For King and Another Country: Indian Soldiers on the Western Front 1914-1918 by Shrabani Basu

Bloomsbury India, £25.00, 224pp. 41 ills, notes and refs, bibliog, index. ISBN: 978-83-84052-91-1 

Shrabani Basu’s work on the Indian Army - not to be confused with another book of the same name about a Second World War fighter pilot in the RAF - is, unsurprisingly given her background in journalism, ‘populist’ in style and approach and largely driven by personalities and anecdotes. It is certainly not a detailed analysis of the Indian Army’s structure, its command or its actions and performance on the Western Front. For that readers need Gordon Corrigan’s excellent Sepoys in the Trenches or George Morton-Jack's more recent The Indian Army on the Western Front (surprisingly not listed here in the bibliography). It is not that Basu’s is a bad book, far from it, but it offers little more than an introduction to a vast subject, and one which has been under researched both in Britain and, apparently, India. 

Amongst the fascinating surprises are details of the strong and effective network of affectionate official and civilian support for the Indian Army on the Western Front which developed in both India and in Britain.

Inevitably, and I believe quite irrelevantly, Colonel Reginald Dyer’s gross post-war ineptitude at Amritsar is drawn into the book’s conclusion. Here, it seems to be deployed as little more than a tool to underline an ungrateful Britain’s continuous perfidy towards India.

The author is more in tune when she states that the soldiers from India:

‘... had done their duty and served their Sarkar (one in authority particularly a land owner), but found they had returned to a changed land. They had expected to be hailed heroes, but no one really cared anymore.’

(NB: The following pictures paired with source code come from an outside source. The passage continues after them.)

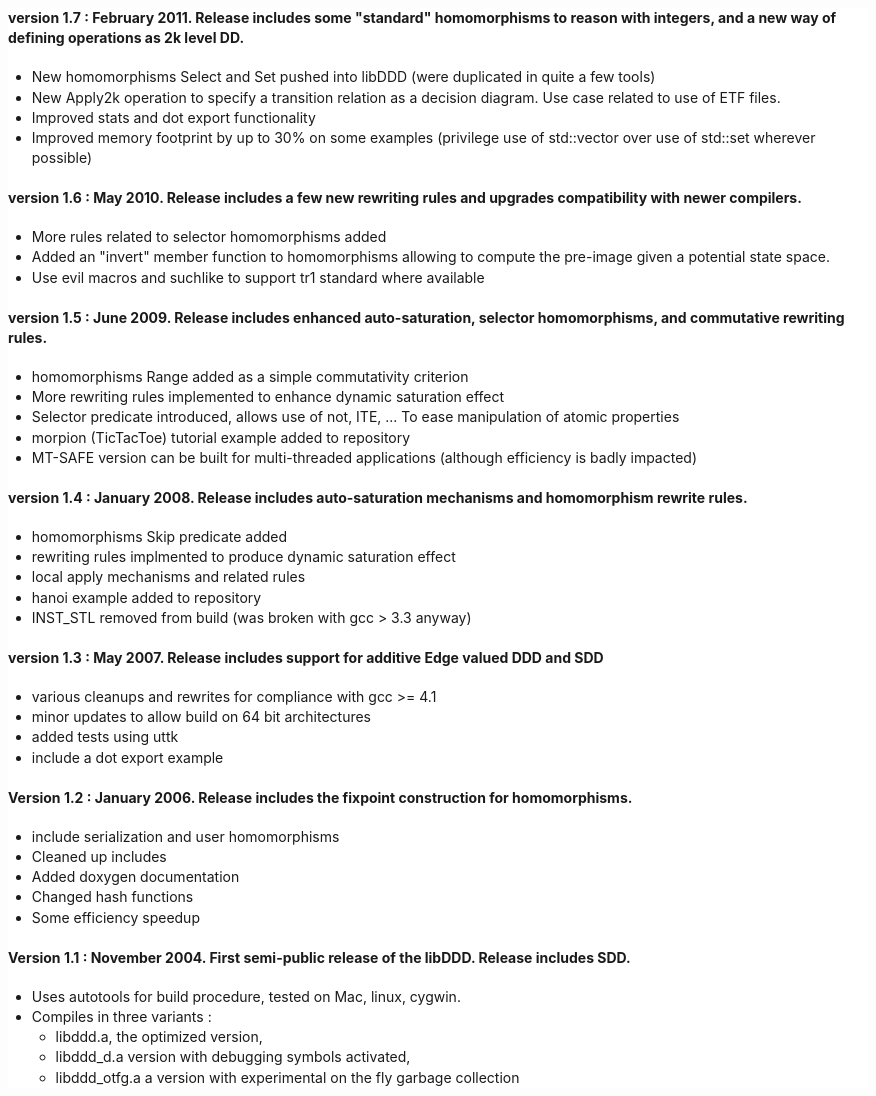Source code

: <h4>version 1.7 : February 2011. Release includes some "standard" homomorphisms to reason with integers, and a new way of defining operations as 2k level DD.</h4>
<ul>
	<li> New homomorphisms Select and Set pushed into libDDD (were duplicated in quite a few tools)
	</li><li> New Apply2k operation to specify a transition relation as a decision diagram. Use case related to use of ETF files.
	</li><li> Improved stats and dot export functionality
	</li><li> Improved memory footprint by up to 30% on some examples (privilege use of std::vector over use of std::set wherever possible) </li>
</ul>
<h4>version 1.6 : May 2010. Release includes a few new rewriting rules and upgrades compatibility with newer compilers.</h4>
<ul>
	<li> More rules related to selector homomorphisms added
	</li><li> Added an "invert" member function to homomorphisms allowing to compute the pre-image given a potential state space.
	</li><li> Use evil macros and suchlike to support tr1 standard where available </li>
</ul>
<h4>version 1.5 : June 2009. Release includes enhanced auto-saturation, selector homomorphisms, and commutative rewriting rules.</h4>
<ul>
	<li> homomorphisms Range added as a simple commutativity criterion
	</li><li> More rewriting rules implemented to enhance dynamic saturation effect
	</li><li> Selector predicate introduced, allows use of not, ITE, ... To ease manipulation of atomic properties
	</li><li> morpion (TicTacToe) tutorial example added to repository
	</li><li> MT-SAFE version can be built for multi-threaded applications (although efficiency is badly impacted) </li>
</ul>
<h4>version 1.4 : January 2008. Release includes auto-saturation mechanisms and homomorphism rewrite rules.</h4>
<ul>
	<li> homomorphisms Skip predicate added
	</li><li> rewriting rules implmented to produce dynamic saturation effect
	</li><li> local apply mechanisms and related rules
	</li><li> hanoi example added to repository
	</li><li> INST_STL removed from build (was broken with gcc > 3.3 anyway)</li>
</ul>
<h4>version 1.3 : May 2007. Release includes support for additive Edge valued DDD and SDD</h4>
<ul>
	<li> various cleanups and rewrites for compliance with gcc >= 4.1
	</li><li> minor updates to allow build on 64 bit architectures
	</li><li> added tests using uttk
	</li><li> include a dot export example</li>
</ul>	
<h4>Version 1.2 : January 2006. Release includes the fixpoint construction for homomorphisms.</h4>
<ul>
	</li><li> include serialization and user homomorphisms
	</li><li> Cleaned up includes
	</li><li> Added doxygen documentation
	</li><li> Changed hash functions
	</li><li> Some efficiency speedup</li>
</ul>
<h4>Version 1.1 : November 2004. First semi-public release of the libDDD. Release includes SDD.</h4>
<ul>
	<li> Uses autotools for build procedure, tested on Mac, linux, cygwin.
	</li><li> Compiles in three variants : 
	<ul>
<li> libddd.a, the optimized version, 
</li><li> libddd_d.a version with debugging symbols activated, 
</li><li> libddd_otfg.a a version with experimental on the fly garbage collection</li>
		</ul>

How true of many soldiers of every race and religion in the British Empire - and that included the men indigenous to the British Isles - who returned from the Great War, as indeed it was of the surviving combatants of every other nation involved: be they volunteer, conscript or pressed man alike. There are those who would argue that the author’s assessment holds true for veterans returning from any war in any age.